Sunday, March 16, 2008

Unattached Enough to Care

Sometimes I get a little concerned about myself during this whole CPE thing. I love it. My pager goes off and I get excited about the opportunity that awaits me either in a patient's room or in one of the units. Now, don't get me wrong, I'm not thrilled about someone being in crisis, but the chance to be a comfort to someone is exciting. My concern comes when I seem to be emotionally unattached. It's as if I am picked up and set outside my self in order to be the strength of those in need.

I have had several instances where patients have stopped breathing and a Code Blue was called which automatically sends a buzz to my pager or when someone in a particular room just wants to talk to a chaplain.

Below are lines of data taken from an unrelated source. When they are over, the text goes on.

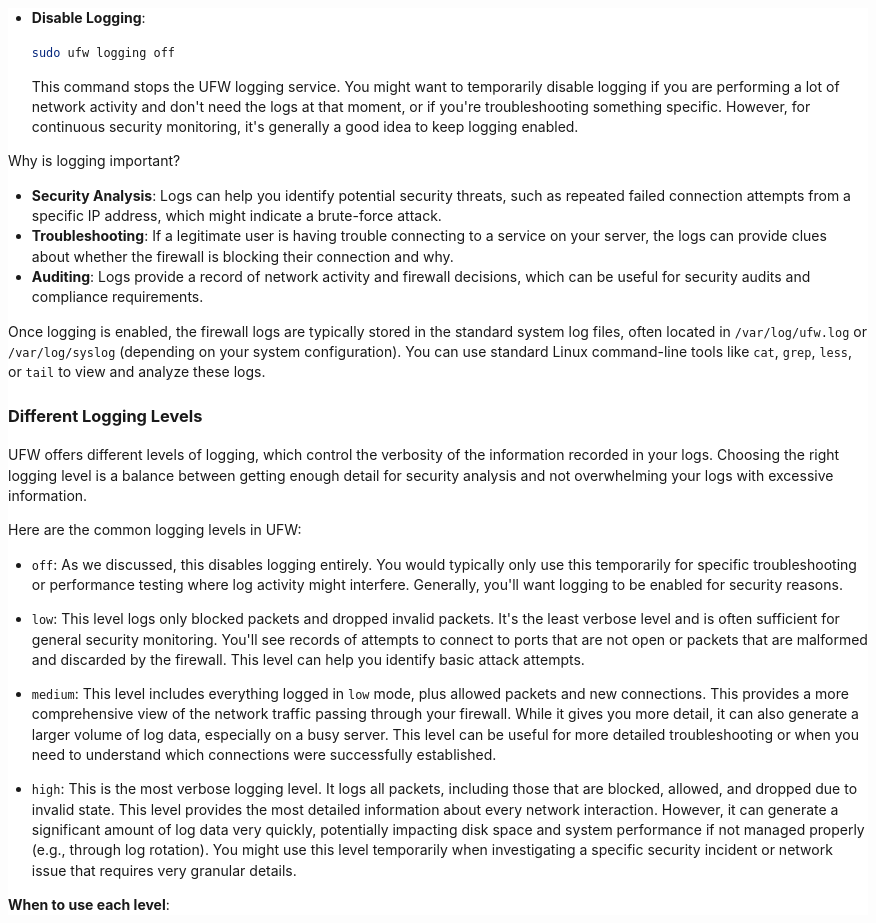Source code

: - **Disable Logging**:

    ```bash
    sudo ufw logging off
    ```

    This command stops the UFW logging service. You might want to temporarily disable logging if you are performing a lot of network activity and don't need the logs at that moment, or if you're troubleshooting something specific. However, for continuous security monitoring, it's generally a good idea to keep logging enabled.

Why is logging important?

- **Security Analysis**: Logs can help you identify potential security threats, such as repeated failed connection attempts from a specific IP address, which might indicate a brute-force attack.
- **Troubleshooting**: If a legitimate user is having trouble connecting to a service on your server, the logs can provide clues about whether the firewall is blocking their connection and why.
- **Auditing**: Logs provide a record of network activity and firewall decisions, which can be useful for security audits and compliance requirements.

Once logging is enabled, the firewall logs are typically stored in the standard system log files, often located in `/var/log/ufw.log` or `/var/log/syslog` (depending on your system configuration). You can use standard Linux command-line tools like `cat`, `grep`, `less`, or `tail` to view and analyze these logs.

### Different Logging Levels

UFW offers different levels of logging, which control the verbosity of the information recorded in your logs. Choosing the right logging level is a balance between getting enough detail for security analysis and not overwhelming your logs with excessive information.

Here are the common logging levels in UFW:

- `off`: As we discussed, this disables logging entirely. You would typically only use this temporarily for specific troubleshooting or performance testing where log activity might interfere. Generally, you'll want logging to be enabled for security reasons.

- `low`: This level logs only blocked packets and dropped invalid packets. It's the least verbose level and is often sufficient for general security monitoring. You'll see records of attempts to connect to ports that are not open or packets that are malformed and discarded by the firewall. This level can help you identify basic attack attempts.

- `medium`: This level includes everything logged in `low` mode, plus allowed packets and new connections. This provides a more comprehensive view of the network traffic passing through your firewall. While it gives you more detail, it can also generate a larger volume of log data, especially on a busy server. This level can be useful for more detailed troubleshooting or when you need to understand which connections were successfully established.

- `high`: This is the most verbose logging level. It logs all packets, including those that are blocked, allowed, and dropped due to invalid state. This level provides the most detailed information about every network interaction. However, it can generate a significant amount of log data very quickly, potentially impacting disk space and system performance if not managed properly (e.g., through log rotation). You might use this level temporarily when investigating a specific security incident or network issue that requires very granular details.

**When to use each level**:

Both are opportunities that God has given me that I might minister to the needs of those who call.

Sitting in a conference room awaiting the doctor's visit that will bring the news of the death of a loved one is not a fun place to be. However, being able to wrap my arms around a grieving mother or father, wife or husband, son or daughter and praying with a receptive family allows me to feel God is using me in a very special way.

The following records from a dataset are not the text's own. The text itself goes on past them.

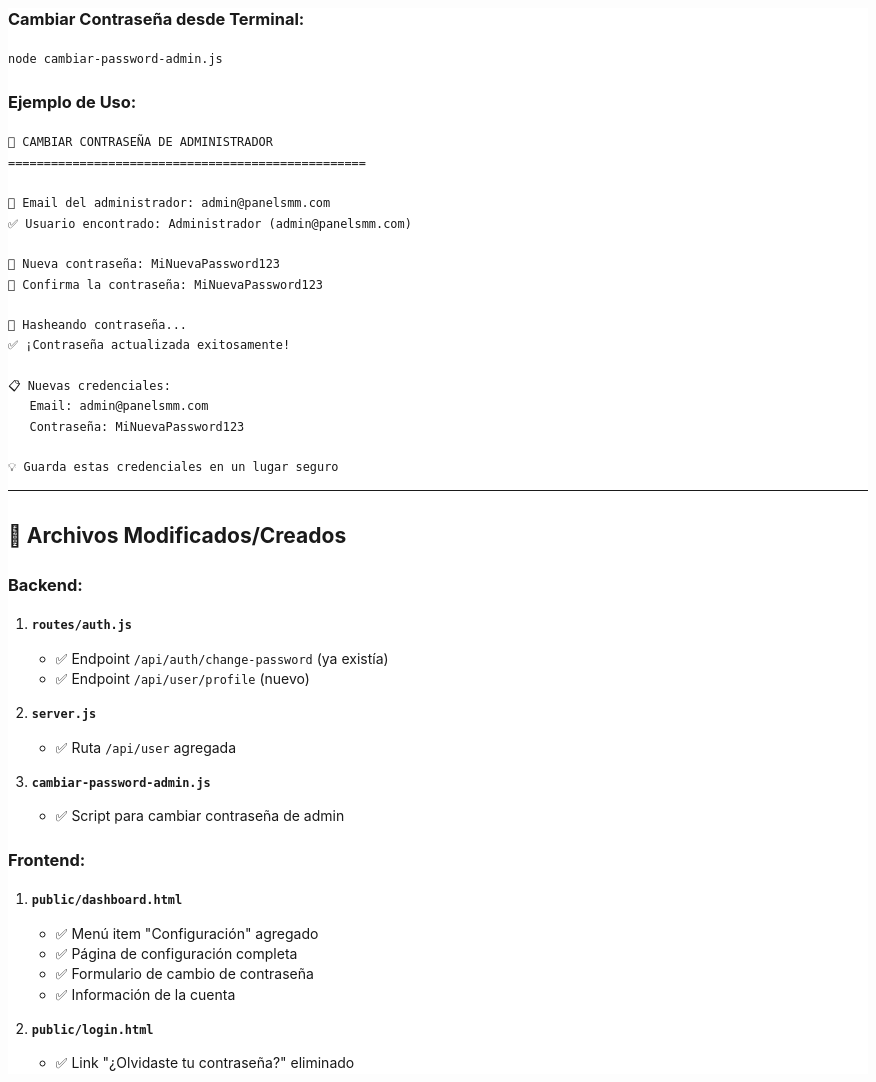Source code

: ### Cambiar Contraseña desde Terminal:

```bash
node cambiar-password-admin.js
```

### Ejemplo de Uso:
```
🔐 CAMBIAR CONTRASEÑA DE ADMINISTRADOR
==================================================

📧 Email del administrador: admin@panelsmm.com
✅ Usuario encontrado: Administrador (admin@panelsmm.com)

🔑 Nueva contraseña: MiNuevaPassword123
🔑 Confirma la contraseña: MiNuevaPassword123

🔄 Hasheando contraseña...
✅ ¡Contraseña actualizada exitosamente!

📋 Nuevas credenciales:
   Email: admin@panelsmm.com
   Contraseña: MiNuevaPassword123

💡 Guarda estas credenciales en un lugar seguro
```

---

## 📁 Archivos Modificados/Creados

### Backend:
1. **`routes/auth.js`**
   - ✅ Endpoint `/api/auth/change-password` (ya existía)
   - ✅ Endpoint `/api/user/profile` (nuevo)

2. **`server.js`**
   - ✅ Ruta `/api/user` agregada

3. **`cambiar-password-admin.js`**
   - ✅ Script para cambiar contraseña de admin

### Frontend:
1. **`public/dashboard.html`**
   - ✅ Menú item "Configuración" agregado
   - ✅ Página de configuración completa
   - ✅ Formulario de cambio de contraseña
   - ✅ Información de la cuenta

2. **`public/login.html`**
   - ✅ Link "¿Olvidaste tu contraseña?" eliminado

Are there right words to say in all circumstances? No way! I got run out of a room the other week because to the one whom I visited, I was perceived as the shadow of death and no way was she ready to see me. But, that's ok, too. It just allows me to realize the vastness of what chaplains have to do.

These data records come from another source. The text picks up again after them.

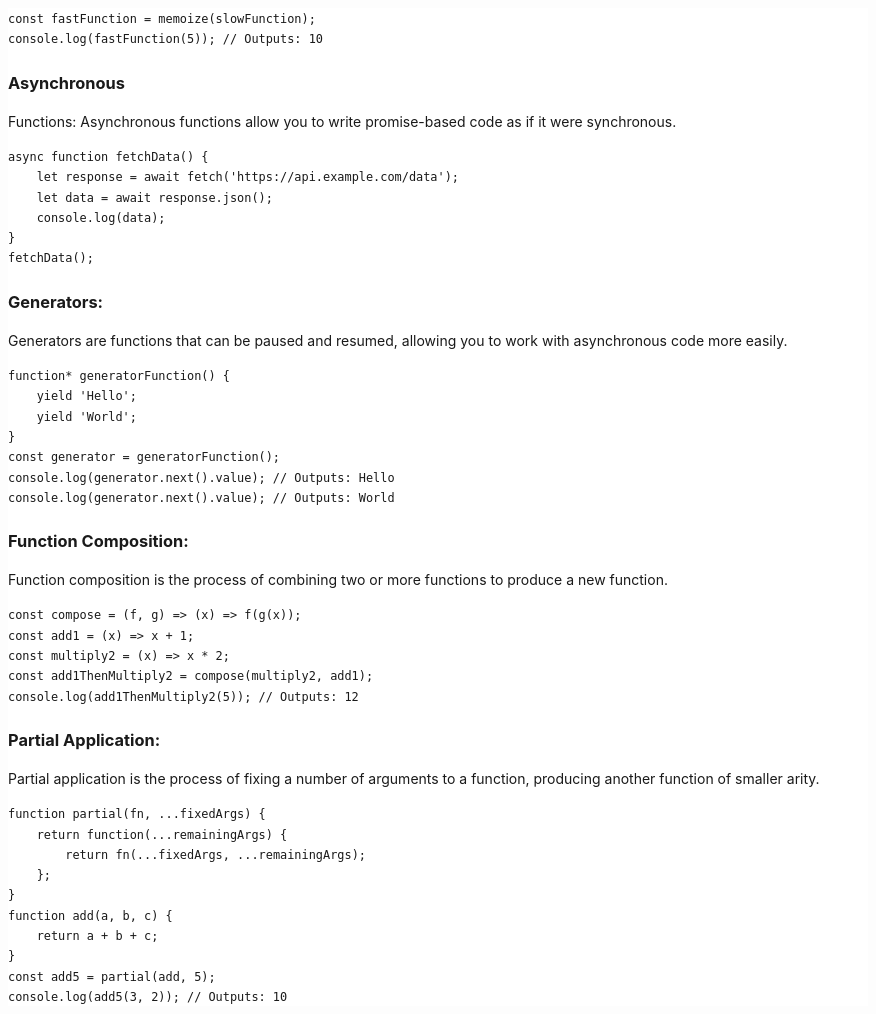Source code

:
 ```
const fastFunction = memoize(slowFunction);
console.log(fastFunction(5)); // Outputs: 10

```

### Asynchronous

Functions: Asynchronous functions allow you to write promise-based code as if it were synchronous.

```
async function fetchData() {
    let response = await fetch('https://api.example.com/data');
    let data = await response.json();
    console.log(data);
}
fetchData();
```

### Generators:

Generators are functions that can be paused and resumed, allowing you to work with asynchronous code more easily.

```
function* generatorFunction() {
    yield 'Hello';
    yield 'World';
}
const generator = generatorFunction();
console.log(generator.next().value); // Outputs: Hello
console.log(generator.next().value); // Outputs: World
```

### Function Composition:

Function composition is the process of combining two or more functions to produce a new function.

```
const compose = (f, g) => (x) => f(g(x));
const add1 = (x) => x + 1;
const multiply2 = (x) => x * 2;
const add1ThenMultiply2 = compose(multiply2, add1);
console.log(add1ThenMultiply2(5)); // Outputs: 12
```

### Partial Application:

Partial application is the process of fixing a number of arguments to a function, producing another function of smaller arity.

```
function partial(fn, ...fixedArgs) {
    return function(...remainingArgs) {
        return fn(...fixedArgs, ...remainingArgs);
    };
}
function add(a, b, c) {
    return a + b + c;
}
const add5 = partial(add, 5);
console.log(add5(3, 2)); // Outputs: 10
```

What shocks me more than anything about being a chaplain, is how you can remove yourself from the situation enough to be a comfort and stronghold for a family who has just lost a loved one or of a family member who has been involved in some sort of crisis. But, I think God has protected me to this point. My calls have mostly been to expected demises. It is still tough times for family members, but because I am not emotionally attached I am able to give them the strength through my faith when maybe their's may be weak.

I have yet to be called to the Emergency Department or any other department for the death of a child. That may be the day I crumble. But so far God has provided me the strength I have needed to minister to hurting folks. Thank you, God, for allowing me to do what I feel is what you have called me to be and for allowing me to be unattached enough to care.